== Task directions ==
Convert the part of the rows that opens with the line containing "left wrist: (505, 364, -12)" and closes with the line containing "right hip: (732, 752, 1)", both of those lines included, into a JSON list of strings with one string per line and blank lines omitted.

== Data ==
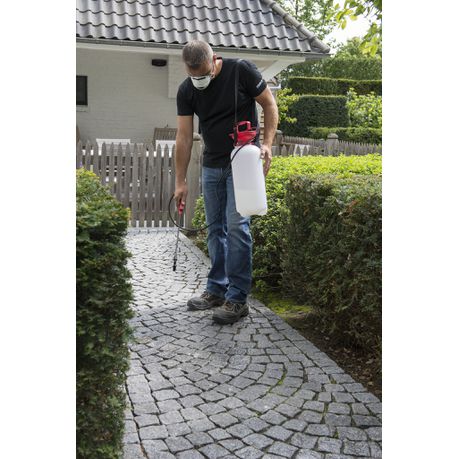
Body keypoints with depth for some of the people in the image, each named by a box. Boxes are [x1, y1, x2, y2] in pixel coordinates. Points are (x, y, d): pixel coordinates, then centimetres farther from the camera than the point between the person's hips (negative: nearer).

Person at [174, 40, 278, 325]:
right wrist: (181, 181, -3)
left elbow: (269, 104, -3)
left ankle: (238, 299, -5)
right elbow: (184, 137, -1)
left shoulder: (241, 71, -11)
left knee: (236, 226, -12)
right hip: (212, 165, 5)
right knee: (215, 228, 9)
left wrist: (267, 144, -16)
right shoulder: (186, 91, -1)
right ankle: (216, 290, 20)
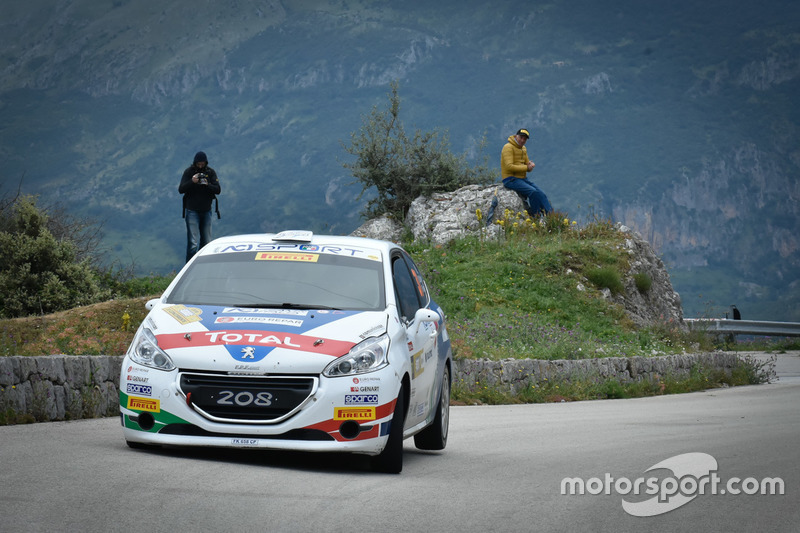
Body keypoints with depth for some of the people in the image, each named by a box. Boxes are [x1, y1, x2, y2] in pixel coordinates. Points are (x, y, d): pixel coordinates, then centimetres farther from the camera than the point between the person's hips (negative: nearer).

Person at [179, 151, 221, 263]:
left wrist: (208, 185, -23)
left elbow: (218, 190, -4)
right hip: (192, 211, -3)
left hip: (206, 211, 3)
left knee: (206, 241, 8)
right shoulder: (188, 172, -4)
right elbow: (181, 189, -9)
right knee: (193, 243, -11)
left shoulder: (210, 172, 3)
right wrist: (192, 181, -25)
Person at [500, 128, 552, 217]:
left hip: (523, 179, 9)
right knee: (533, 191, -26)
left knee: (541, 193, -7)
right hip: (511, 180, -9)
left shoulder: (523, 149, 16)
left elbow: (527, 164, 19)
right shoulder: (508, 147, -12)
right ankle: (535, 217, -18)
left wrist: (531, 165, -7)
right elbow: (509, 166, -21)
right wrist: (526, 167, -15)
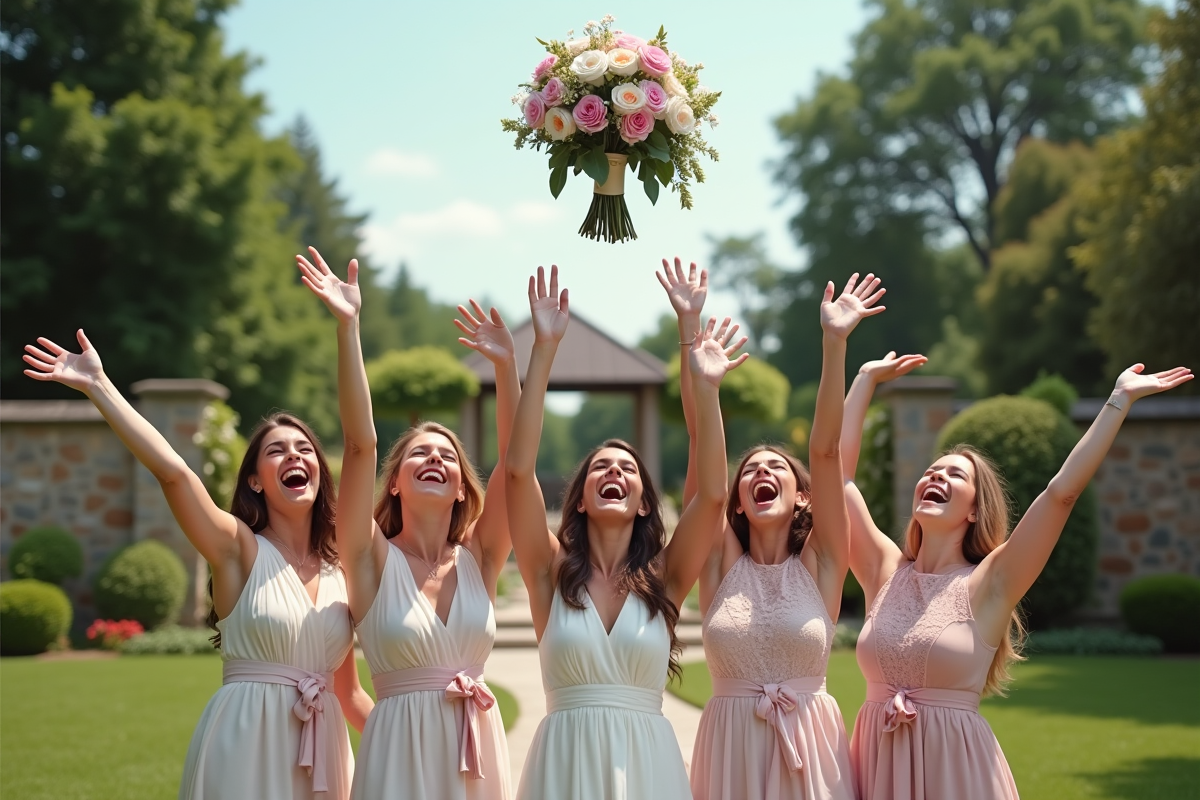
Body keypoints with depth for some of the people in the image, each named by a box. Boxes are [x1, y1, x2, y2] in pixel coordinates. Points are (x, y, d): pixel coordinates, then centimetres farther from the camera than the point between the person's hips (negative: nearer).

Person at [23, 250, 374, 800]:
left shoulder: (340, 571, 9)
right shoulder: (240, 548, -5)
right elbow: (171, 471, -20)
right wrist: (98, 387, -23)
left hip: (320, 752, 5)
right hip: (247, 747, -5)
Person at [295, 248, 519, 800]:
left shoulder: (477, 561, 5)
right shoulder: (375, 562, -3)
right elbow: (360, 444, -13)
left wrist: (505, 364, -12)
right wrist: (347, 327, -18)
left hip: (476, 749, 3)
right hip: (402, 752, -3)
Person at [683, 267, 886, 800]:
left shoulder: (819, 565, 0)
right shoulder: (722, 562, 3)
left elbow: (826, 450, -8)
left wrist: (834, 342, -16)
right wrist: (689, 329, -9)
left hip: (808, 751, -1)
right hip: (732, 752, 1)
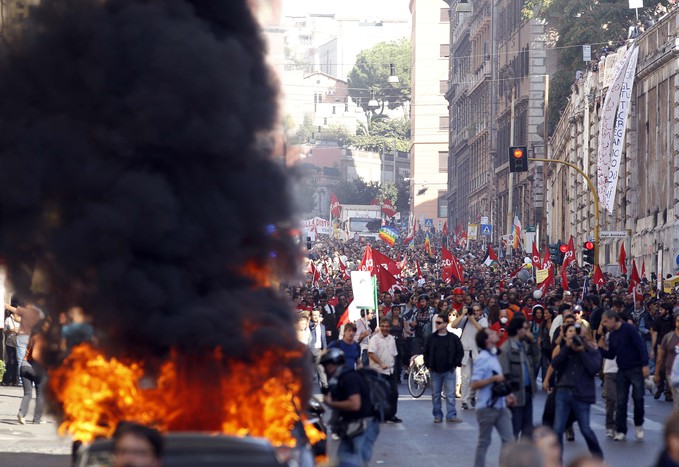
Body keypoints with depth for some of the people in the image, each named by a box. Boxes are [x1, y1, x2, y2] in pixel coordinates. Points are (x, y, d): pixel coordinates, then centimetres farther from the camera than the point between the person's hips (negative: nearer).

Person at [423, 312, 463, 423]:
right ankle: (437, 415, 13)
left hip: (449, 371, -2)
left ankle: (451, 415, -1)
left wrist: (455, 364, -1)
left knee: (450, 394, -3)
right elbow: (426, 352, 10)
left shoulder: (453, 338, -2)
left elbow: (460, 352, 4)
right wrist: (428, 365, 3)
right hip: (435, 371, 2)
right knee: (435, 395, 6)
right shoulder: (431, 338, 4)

== Solution to this exercise ==
[
  "left wrist: (505, 364, -12)",
  "right wrist: (347, 327, -18)",
  "left hip: (476, 749, 3)",
  "right hip: (402, 752, -3)",
  "Person at [683, 267, 886, 800]:",
  "left shoulder: (819, 565, 0)",
  "right shoulder: (722, 562, 3)",
  "left elbow: (826, 450, -8)",
  "left wrist: (834, 342, -16)",
  "right wrist: (689, 329, -9)",
  "left hip: (808, 751, -1)",
  "right hip: (732, 752, 1)"
]